Too bad that data collection already ran before I renamed the clusters… so as a result I now had stale entries for compute resources when trying to add a new fabric group.
As we can see there is no more cluster called “Lab” in my environment. I tried using a tip from someone else who had seen this in the past and stopped and restarted the agent but that didn’t exactly help.
Since I hadn’t set anything up yet I tried the brutal method of simply removing the endpoint itself, without too much success either…
Well, at least we get an error message, put that into google and it lead to: https://kb.vmware.com/kb/2105809.
Too bad that the KB is only marked for 6.x.
Next step: Annoy Carl Prahl and Kimberly Delgado to squeeze an answer out of them. This did help. The method seems to be valid for 7.0 as well but they also mentioned that the same result could be achieved via the CloudClient. I never played with that before, so I thought to give it a go.
The download and documentation can be found at: https://developercenter.vmware.com/tool/cloudclient/4.0.0.
First impression: Runs under Windows => me likey! Needs Java … oh crap :/
Second impression: I am too lazy to read documentation, but it does tab complete, it has the help command build in for live documentation while trying stuff.
So first things first, let’s try help and see what happens.
Long command list and I actually see something with compute resources in there as well. So let’s list those.
Or not… guess we need to log in first (there is ways to automate this, that exercise is left to the reader to figure out).
That actually worked, cool! Now I can also list all or only inactive compute resources, progress!

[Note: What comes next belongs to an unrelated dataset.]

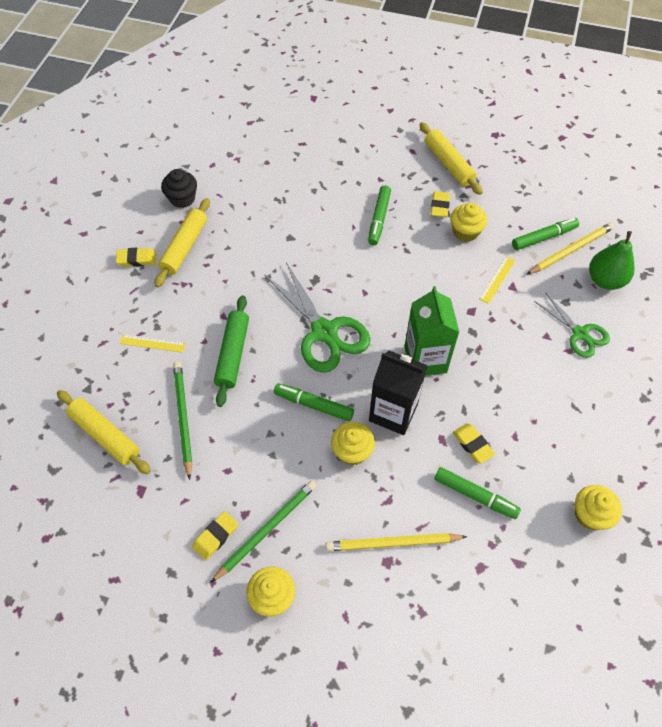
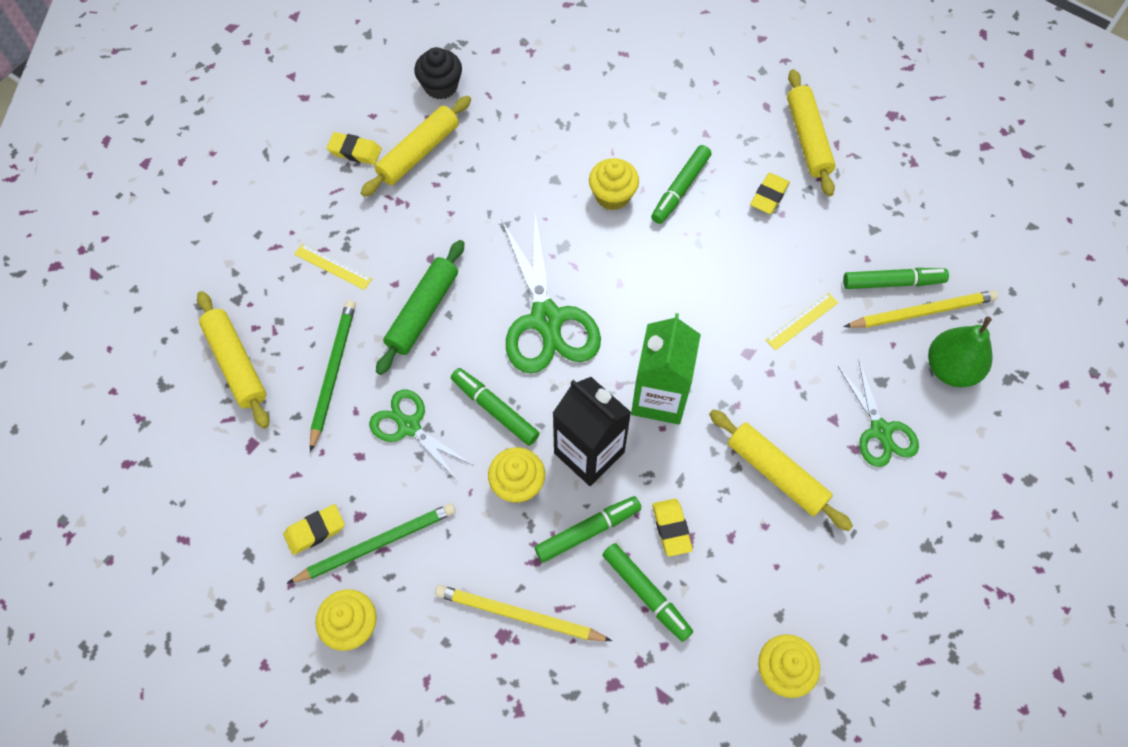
camera: 20 degrees right, 5 degrees up
yellow cupcake [451,203,487,242] -> yellow cupcake moved to [589,158,639,210]
none -> green scissors [369,390,474,480]
none -> green marker [535,496,641,563]
none -> yellow rolling pin [709,409,853,531]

Let’s pause here for a second… whoever did write this message deserves a good timeout in a quiet corner. This is just utter ^&*()! Why on earth would you scare any end user by telling them that a manual process is needed and if not done prior to continuing this command might lead to data corruption, WITHOUT actually disclosing what that process is but rather just prompt the user to continue. This is just really really bad design.

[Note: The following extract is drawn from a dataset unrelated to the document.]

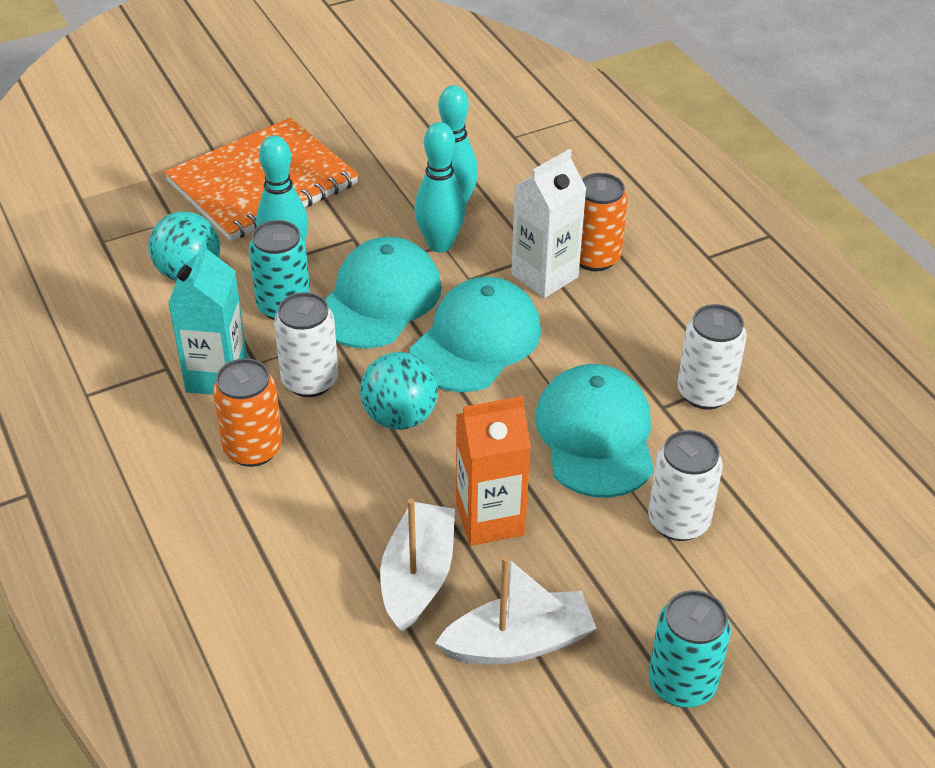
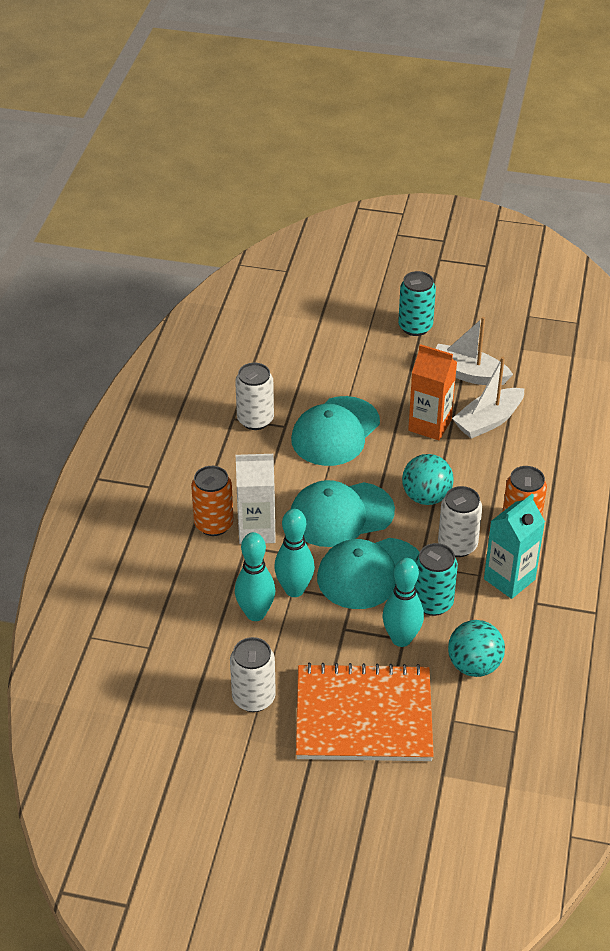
camera: 140 degrees left, 0 degrees up
white can [648,430,723,541] -> white can moved to [230,637,276,712]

What makes this even worse is that even after searching around I could only find the above mentioned KB article when trying to find documentation on how to remove stale hosts or clusters from vRA. Nothing in the official documentation about this, nothing in the CloudClient documentation about this “manual process” as well.
So I decided to continue on, as it is a lab… I snapshotted the appliance and made a IaaS DB backup to prepare for the worst case of corruption and a resulting rollback.
The next step tells you which resources will be removed (since I don’t have any active reservation this maps to all entities vRA has collected so far). After continuing that as well you get a surprise though.
After basically having wasted my time the developer of this great tool now decides it’s time to let me in on the secret of the manual action after all. Worst possible timing, you just increased my frustration by factor 10… Gladly it’s a rather easy task to perform.
The compute resources are indeed gone now, so time to start the agent again and let it collect new data and indeed after a couple of seconds my stale “Lab” cluster is gone. Mission Accomplished and I didn’t even need to remove the endpoint after all but lost all configuration for compute resources in my fabric groups, so do be careful with this!